▶ _TEXT BLOCK_:
■ ■ ■ ■ ■ ■ ■
John Joseph Harman AM (22 March 1932 – 27 February 1998) was an Australian politician who was a Labor Party member of the Legislative Assembly of Western Australia from 1968 to 1986, representing the seat of Maylands. He served as Speaker of the Legislative Assembly from 1983 to 1986.

Harman was born in Perth, and educated at various Catholic schools. After leaving school, he worked for a period as a clerk with the state government's Department of Lands Surveys, and then as a field officer with the Department of Native Welfare. A member of the Civil Service Association executive and a member of the Labor Party from 1960, Harman entered politics at the 1968 state election, defeating the sitting Liberal member Bob Marshall. After the 1971 election, which saw the election of a Labor government led by John Tonkin, he was appointed chief government whip. Following a cabinet reshuffle in May 1973, Harman was made Minister for Labour, Minister for Immigration, Minister for Price Control, and Minister for Consumer Protection, although he served only until Labor's defeat at the 1974 election. Harman remained a member of the Labor shadow ministry until 1981, serving under three leaders of the opposition (John Tonkin, Colin Jamieson, and Ron Davies). He was elected to the speakership after Labor's victory at the 1983 election, serving until his retirement from politics at the 1986 election. Harman subsequently served as state chairman of the Australian Bicentennial Authority, and in 1989 was made a Member of the Order of Australia (AM) for his work.
■ ■ ■ ■ ■ ■ ■
▶ _INFORMATION_:
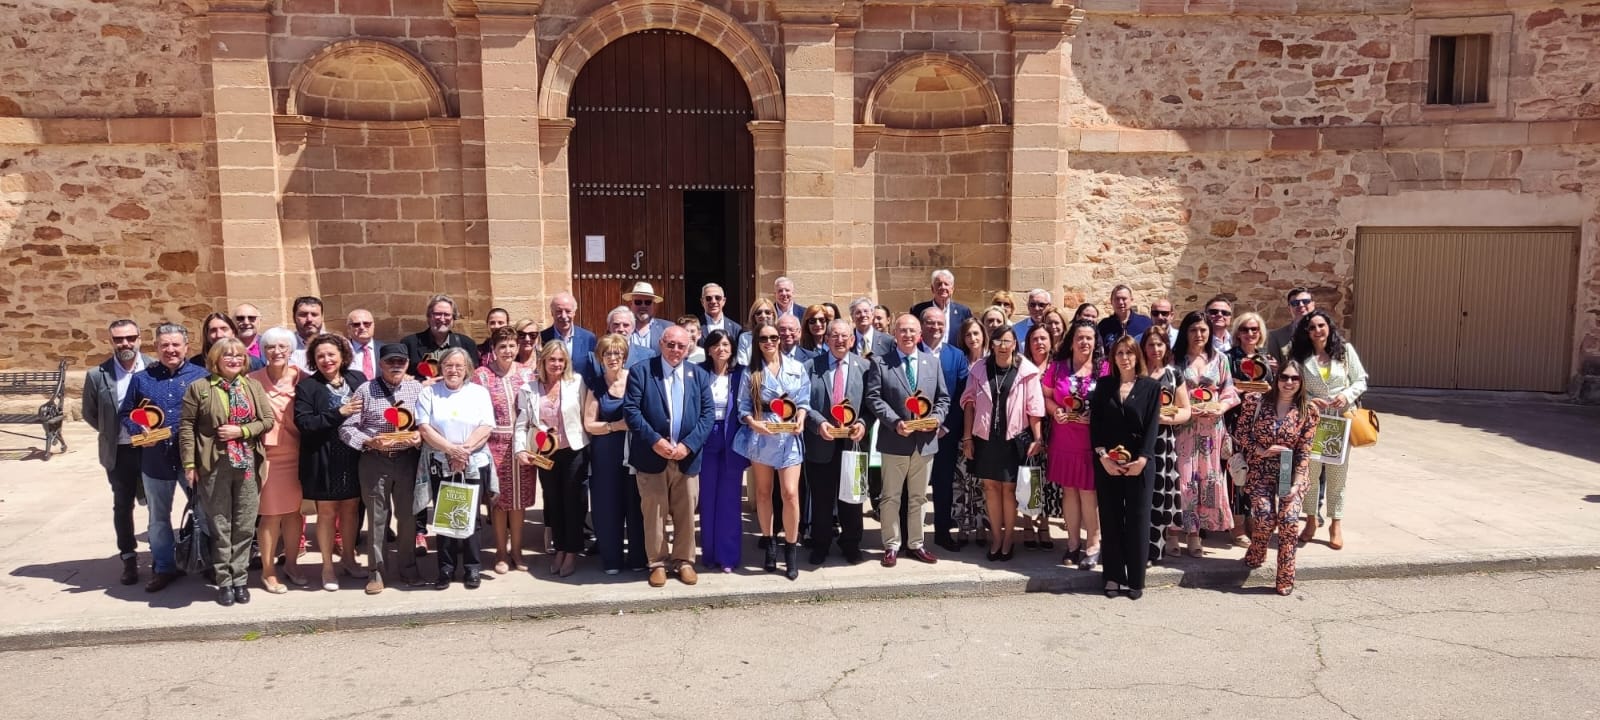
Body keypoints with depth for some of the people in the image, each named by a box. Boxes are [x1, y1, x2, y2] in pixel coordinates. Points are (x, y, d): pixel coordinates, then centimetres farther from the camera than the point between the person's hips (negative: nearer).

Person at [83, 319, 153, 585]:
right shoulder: (97, 375, -4)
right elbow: (89, 413, 8)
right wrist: (112, 433, 5)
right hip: (119, 453, 1)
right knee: (123, 506, 12)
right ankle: (129, 558, 24)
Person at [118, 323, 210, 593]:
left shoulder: (201, 376, -1)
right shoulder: (141, 378, 5)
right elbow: (125, 413, 11)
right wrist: (138, 431, -8)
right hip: (155, 459, 3)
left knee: (205, 512, 3)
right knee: (158, 517, 14)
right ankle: (163, 568, 28)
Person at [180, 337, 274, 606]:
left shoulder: (253, 386, 7)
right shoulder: (199, 388, -2)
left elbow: (268, 420, 4)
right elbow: (187, 427, -3)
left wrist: (241, 431, -12)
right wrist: (190, 465, -7)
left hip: (247, 465, 3)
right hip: (214, 466, -2)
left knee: (245, 527, 6)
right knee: (220, 527, 5)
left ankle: (240, 580, 16)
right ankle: (224, 582, 15)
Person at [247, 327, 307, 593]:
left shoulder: (302, 378, 0)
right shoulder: (253, 380, -6)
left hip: (297, 454, 2)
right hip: (268, 454, -2)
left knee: (294, 510, 11)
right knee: (270, 514, 2)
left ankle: (291, 564, 27)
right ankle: (268, 572, 15)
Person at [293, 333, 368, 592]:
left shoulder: (357, 379, 2)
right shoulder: (307, 386, -6)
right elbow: (303, 423, -15)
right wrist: (339, 413, -20)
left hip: (353, 457, 3)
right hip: (323, 460, -3)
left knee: (351, 508, 14)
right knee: (327, 511, 8)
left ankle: (348, 558, 31)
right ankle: (327, 567, 21)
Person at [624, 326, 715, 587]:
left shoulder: (699, 375, 8)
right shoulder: (641, 372, 0)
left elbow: (708, 413, 2)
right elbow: (631, 409, -8)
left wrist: (689, 444, -11)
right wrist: (654, 440, -17)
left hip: (687, 457, 2)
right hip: (652, 457, -2)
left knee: (686, 513, 9)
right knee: (654, 514, 6)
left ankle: (684, 561, 22)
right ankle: (658, 563, 18)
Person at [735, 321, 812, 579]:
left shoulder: (797, 368, 5)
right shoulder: (751, 372, 3)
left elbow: (804, 401, 5)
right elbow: (744, 406, 1)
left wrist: (800, 420, -12)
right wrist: (753, 423, -17)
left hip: (789, 436, -1)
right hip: (761, 436, 1)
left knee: (790, 493, -8)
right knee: (763, 493, 10)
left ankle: (791, 548, 4)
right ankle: (769, 543, 24)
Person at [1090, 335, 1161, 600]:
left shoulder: (1151, 387, 3)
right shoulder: (1103, 385, 8)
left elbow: (1152, 426, -3)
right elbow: (1095, 423, 2)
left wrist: (1142, 459, -14)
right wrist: (1102, 456, -10)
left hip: (1139, 463, -1)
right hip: (1107, 463, 2)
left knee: (1137, 520, 2)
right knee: (1110, 519, 5)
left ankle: (1135, 579, 10)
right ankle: (1113, 576, 12)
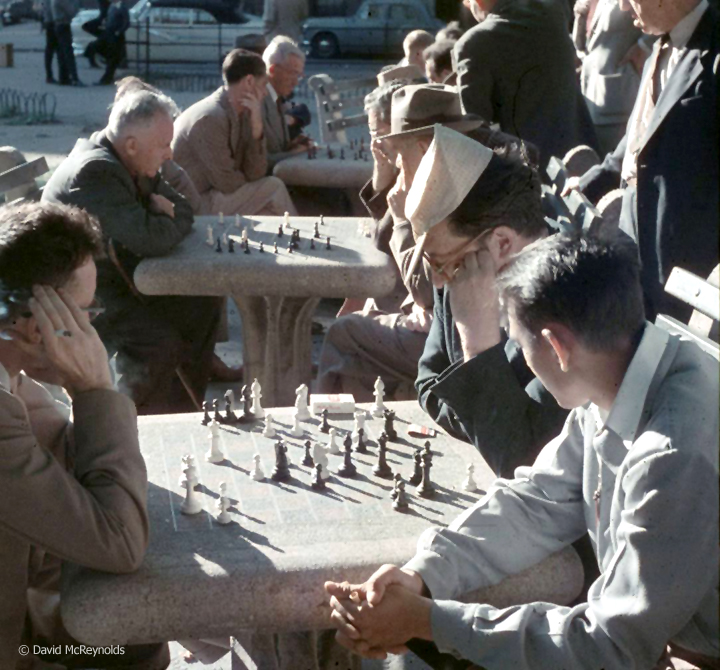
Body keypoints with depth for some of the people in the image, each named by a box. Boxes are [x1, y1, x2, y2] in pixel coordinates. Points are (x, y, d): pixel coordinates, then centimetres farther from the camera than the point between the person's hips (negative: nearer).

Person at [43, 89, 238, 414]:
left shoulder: (126, 162, 3)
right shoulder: (95, 172, -28)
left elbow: (182, 208, 12)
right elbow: (151, 239, -36)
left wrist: (167, 211, -12)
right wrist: (175, 220, -13)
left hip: (117, 280, 10)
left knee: (202, 303, 6)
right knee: (158, 340, -28)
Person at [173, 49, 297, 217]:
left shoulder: (241, 114, 5)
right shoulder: (210, 118, -20)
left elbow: (254, 174, -1)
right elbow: (229, 183, -18)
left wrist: (257, 127, -12)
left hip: (213, 195, 8)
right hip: (191, 207, -8)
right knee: (273, 188, -10)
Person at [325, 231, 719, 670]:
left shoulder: (678, 452, -32)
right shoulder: (614, 387, -7)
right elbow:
■ ■ ■ ■ ■ ■ ■
▶ _TASKS TO PERFORM_:
A: In the Harman biography, which seat did he represent in the Legislative Assembly of Western Australia?
B: Reproduce the Harman biography from "John Joseph Harman" up to and including "1983 to 1986.".
C: In one to three sentences, what does the Harman biography say ended his time as Minister for Labour, Immigration, Price Control and Consumer Protection?

▶ _TASK-BY-TASK RESULTS_:
A: Maylands.

B:
John Joseph Harman AM (22 March 1932 – 27 February 1998) was an Australian politician who was a Labor Party member of the Legislative Assembly of Western Australia from 1968 to 1986, representing the seat of Maylands. He served as Speaker of the Legislative Assembly from 1983 to 1986.

C: His ministerial service ended with Labor's defeat at the 1974 election. He had been given those portfolios in a cabinet reshuffle in May 1973.